Re. Mandhani A. The paradox of why and how in urology! Indian J Urol 2022;38:247-8
Pradeep Tyagi
Department of Urology, University of Pittsburgh, E313 Montefiore Hospital, Pittsburgh, Pennsylvania, USA
Correspondence Address:
Pradeep Tyagi
Department of Urology, University of Pittsburgh, E313 Montefiore Hospital, Pittsburgh, Pennsylvania
USA
Source of Support: None, Conflict of Interest: None
CheckDOI: 10.4103/iju.iju_354_22
The editorial by Mandhani[1] in the recent issue of the journal deserves praise for exhorting the urology community to dismantle the prevailing paradoxes with rational thinking and critical analyses. However, we believe that the virtuous appeal for innovation in urinary diversion surgery would have been more persuasive without the crutches of a fallacy; “nonabsorbable bladder mucosa.” The “nonabsorbable bladder mucosa” is a fallacy because the perusal of preclinical and clinical evidence published over the last six decades[2],[3],[4],[5],[6],[7],[8] is enough to reject the null hypothesis with high confidence. Moreover, significant systemic uptake of instilled lidocaine and oxybutynin[2],[3] from the bladder lumen of healthy human volunteers in clinical trials buttresses the claim that the truth is indeed stranger than the fiction of “nonabsorbable bladder mucosa.”
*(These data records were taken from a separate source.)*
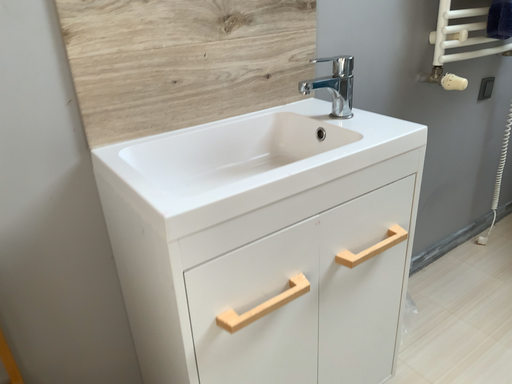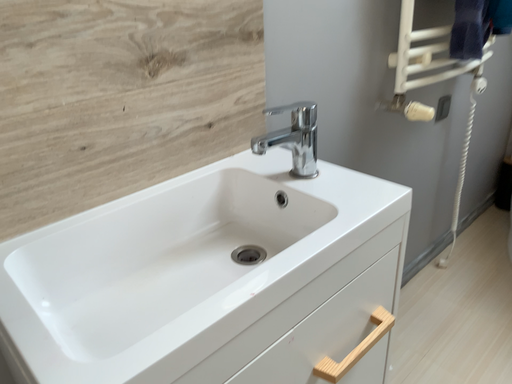
Question: Which way did the camera rotate in the video?

Choices:
 (A) rotated right
 (B) rotated left

Answer: (A)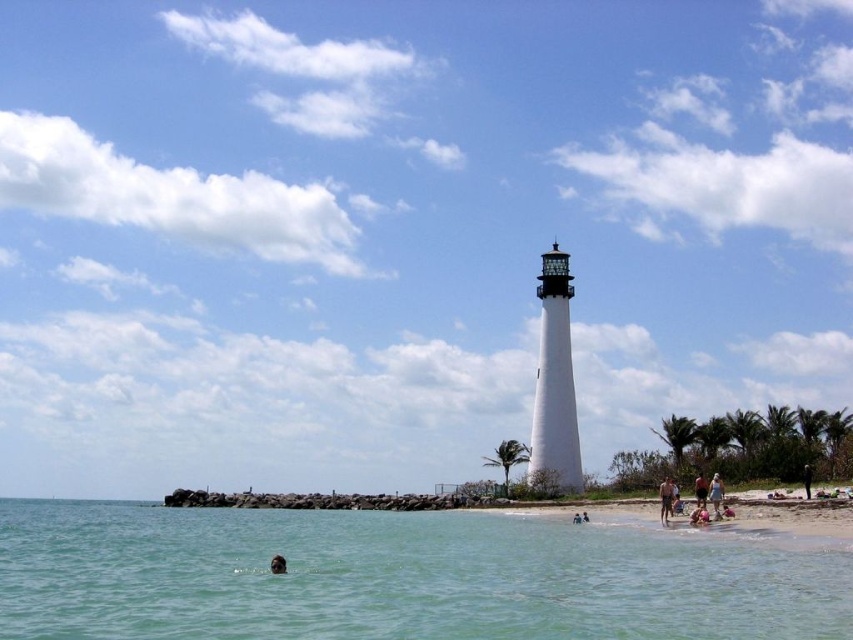
Question: Does sandy beach at lower right have a smaller size compared to tan skin person at lower right?

Choices:
 (A) yes
 (B) no

Answer: (B)

Question: Considering the real-world distances, which object is farthest from the tan skin person at lower right?

Choices:
 (A) black fabric person at lower right
 (B) white smooth lighthouse at center

Answer: (B)

Question: Which point is farther to the camera?

Choices:
 (A) (718, 499)
 (B) (111, 512)
 (C) (802, 470)

Answer: (B)

Question: Is clear blue water at lower left to the left of black fabric person at lower right from the viewer's perspective?

Choices:
 (A) yes
 (B) no

Answer: (A)

Question: Which point is closer to the camera taking this photo?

It appears that the significance of a two-fold higher density of vasculature in mucosa over detrusor muscle[4] needs to be better understood by the urology community so that misconceptions and myths do not get primetime coverage. While mucosal blood flow (9–17 cm/s) ensures significant systemic uptake of instilled drugs from the bladder in clinical and in vivo studies, the absence of mucosal blood flow dramatically reduces the concentration gradient-the driving force of diffusion in ex vivo studies of mammalian bladder-which may have birthed the fallacy of “nonabsorbable bladder mucosa” and watertight bladder barrier. Studies on animals have now confirmed the aldosterone-sensitive active reabsorption of sodium ions,[5],[6] and dehydration-provoked reabsorption of urea and water through aquaporin channels across mammalian bladder mucosa for ensuring homeostasis. The preclinical findings were substantiated by the plasma recovery of instilled radiolabeled sodium[7] and urea in human subjects. However, Eldrup et al.[7] miscalculated the plasma recovery of <0.04% (absorbed dose fraction) for sodium and urea using plasma volume instead of the true volume of distribution (62% of body weight) for sodium as used for calculating the saline dose needed to correct hyponatremia. The role of disease or inflamed bladder mucosa in absorption was excluded by the systemic uptake ~5% of instilled permeability probe, 99mtechnetium-diethylenetriaminepentaacetic acid,[8] and >20% of instilled lidocaine[2] and instilled oxybutynin[3] by healthy human volunteers. In fact, the bioavailability of lidocaine from the bladder was comparable to the same dose administered by subcutaneous injection[2] and a cross-over trial demonstrated that the absence of first-pass effect from the bladder significantly raised the absorption of intravesical oxybutynin over oral oxybutynin.[3]
The self-correcting nature of science is epitomized by the triumph of heliocentricity over egocentricity, as the support of empirical data for the former, a counter-intuitive concept, ultimately trumped over the support of sacred scriptures for the latter, the intuitive concept of the Earth being the center of the universe. By the same token, it is imperative to discard the intuitive dogma of “nonabsorbable bladder mucosa” for ensuring safe bladder instillation of lidocaine[9] and antibiotics[10] in the pediatric and vulnerable older populations, respectively.
Financial support and sponsorship: Author's research on intravesical drug delivery is supported by grants from National institute of health and National cancer institute: CA 263243, CA252590, and DK108397.
Conflicts of interest: There are no conflicts of interest.